Na adolescência, li Clarice, Pessoa, Machado e Nelson Rodrigues, autores de alguns dos meus livros de cabeceira. A faculdade foi um tempo de ebulição. Descobri muitos autores novos (para mim), como Borges e Cortázar, que até hoje releio: são fundamentais. Caio Fernando Abreu e Leminski, com cujas obras tive contato nessa época, foram reveladores. Nessa época, também, eu decidi estudar francês por causa de um livro que ganhei dos amigos, no meu aniversário de 19 anos: uma edição bilíngue de As flores do mal, que me fascinou. Mas a "formação" de minha paixão não acabou na adolescência. Tardiamente, depois dos 20, descobri Ana Cristina Cesar e acompanhei em "tempo real" - desde a época do CardosOnline - o surgimento de autores que hoje eu adoro, como Daniel Galera.

Por tudo isso, me parece complexo, impossível e injusto dizer que um só autor teria me despertado a paixão pela literatura. Espero que novas descobertas de velhos autores e novos autores estreantes continuem instigando essa minha paixão.



segunda-feira, 10 de março de 2014

Reencontros

Por diversas razões, tenho pensado muito no tema "reencontros". Não exatamente reencontros com pessoas, mas reencontros com ideias e desejos, aspirações e inspirações.

Neste final de semana que passou, por exemplo, eu me reencontrei com uma canção, Starman. Fui à imperdível exposição sobre David Bowie (em cartaz até 20/4/2014), de quem aprendi a gostar tardiamente, influenciada pelo Darcio Ricca (na época meu namorado; hoje, marido).

O problema é que, quando comecei a gostarde Bowie, já tinha passado os primeiros anos da adolescência ouvindo a versão brasileira de Starman, que o Nenhum de Nós batizara de O Astronauta de Mármore. Sim, Starman é muito mais legal; sim Bowie é um grande artista, absolutamente revolucionário. Mas por alguma razão - talvez a letra difícil, talvez o costume de recorrer à primeira versão que conheci - Starman nunca fora uma canção que me tivesse tocado profundamente.

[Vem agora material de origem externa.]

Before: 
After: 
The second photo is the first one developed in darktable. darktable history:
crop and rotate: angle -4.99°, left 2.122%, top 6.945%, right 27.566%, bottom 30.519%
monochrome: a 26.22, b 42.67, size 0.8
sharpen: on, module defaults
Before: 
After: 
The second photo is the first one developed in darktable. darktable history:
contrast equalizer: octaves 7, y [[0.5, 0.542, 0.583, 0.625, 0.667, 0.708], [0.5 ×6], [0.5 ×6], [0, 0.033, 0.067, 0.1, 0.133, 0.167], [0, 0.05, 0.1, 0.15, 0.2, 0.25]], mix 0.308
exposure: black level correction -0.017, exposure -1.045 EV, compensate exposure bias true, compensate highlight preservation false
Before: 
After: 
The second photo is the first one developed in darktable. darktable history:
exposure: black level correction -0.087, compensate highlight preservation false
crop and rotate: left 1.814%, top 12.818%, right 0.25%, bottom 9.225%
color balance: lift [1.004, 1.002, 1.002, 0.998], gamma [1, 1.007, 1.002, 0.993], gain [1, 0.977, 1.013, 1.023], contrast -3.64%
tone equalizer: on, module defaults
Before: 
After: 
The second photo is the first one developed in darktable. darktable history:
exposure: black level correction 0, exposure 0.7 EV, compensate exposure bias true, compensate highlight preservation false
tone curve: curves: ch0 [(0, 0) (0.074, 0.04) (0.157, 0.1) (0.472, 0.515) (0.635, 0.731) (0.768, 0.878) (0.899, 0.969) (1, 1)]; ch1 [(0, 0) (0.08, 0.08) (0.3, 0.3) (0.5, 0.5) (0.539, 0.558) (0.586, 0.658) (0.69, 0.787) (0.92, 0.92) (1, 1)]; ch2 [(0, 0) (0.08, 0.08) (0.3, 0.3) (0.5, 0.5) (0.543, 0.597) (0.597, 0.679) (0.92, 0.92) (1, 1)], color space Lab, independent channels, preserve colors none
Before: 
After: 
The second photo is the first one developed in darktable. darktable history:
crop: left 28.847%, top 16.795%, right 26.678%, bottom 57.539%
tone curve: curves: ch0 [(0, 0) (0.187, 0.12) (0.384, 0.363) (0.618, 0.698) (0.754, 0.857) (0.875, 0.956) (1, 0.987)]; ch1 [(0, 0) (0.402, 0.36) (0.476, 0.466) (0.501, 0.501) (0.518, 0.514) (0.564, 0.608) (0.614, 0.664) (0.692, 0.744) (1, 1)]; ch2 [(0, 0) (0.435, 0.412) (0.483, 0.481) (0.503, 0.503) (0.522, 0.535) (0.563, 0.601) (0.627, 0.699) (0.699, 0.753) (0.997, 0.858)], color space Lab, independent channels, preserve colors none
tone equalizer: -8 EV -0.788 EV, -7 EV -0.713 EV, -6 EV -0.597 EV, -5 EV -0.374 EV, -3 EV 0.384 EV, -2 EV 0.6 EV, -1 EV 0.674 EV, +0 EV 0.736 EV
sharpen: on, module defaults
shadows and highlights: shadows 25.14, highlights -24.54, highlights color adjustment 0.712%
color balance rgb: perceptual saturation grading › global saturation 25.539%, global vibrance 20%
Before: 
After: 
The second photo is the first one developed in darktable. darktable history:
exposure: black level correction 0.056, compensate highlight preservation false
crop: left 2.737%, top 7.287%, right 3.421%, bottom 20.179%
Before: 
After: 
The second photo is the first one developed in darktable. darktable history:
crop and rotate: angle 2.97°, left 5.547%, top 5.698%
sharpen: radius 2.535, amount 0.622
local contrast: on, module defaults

Até que eu me "reencontrei" com ela na exposição. Não só com ela, mas com a histórica apresentação que Bowie fez no Top of the Pops e com a letra manuscrita pelo próprio autor, rabiscada, editada, repensada por ele. Claro que a exposição ajuda, cria um clima favorável para que você se envolva. E eu realmente  me emocionei.

Ver aquele manuscrito teve o mesmo efeito, em mim, que ver uma obra de arte. Foi como se, antes daquele momento, eu só tivesse ouvido reproduções da obra, que não me deixassem tomar contato com sua aura. E, de repente, eu ressignifiquei Starman. E, como que num passe de mágica, comecei a gostar dessa canção como nunca antes gostara. Eu a reencontrei e a compreendi, como se nunca a tivesse ouvido antes.

quinta-feira, 13 de fevereiro de 2014

Adultecer

Tenho percebido, muito por coisas que acontecem ao meu redor, que tornar-se adulto, crescer, amadurecer e envelhecer são temas muito difíceis de lidar.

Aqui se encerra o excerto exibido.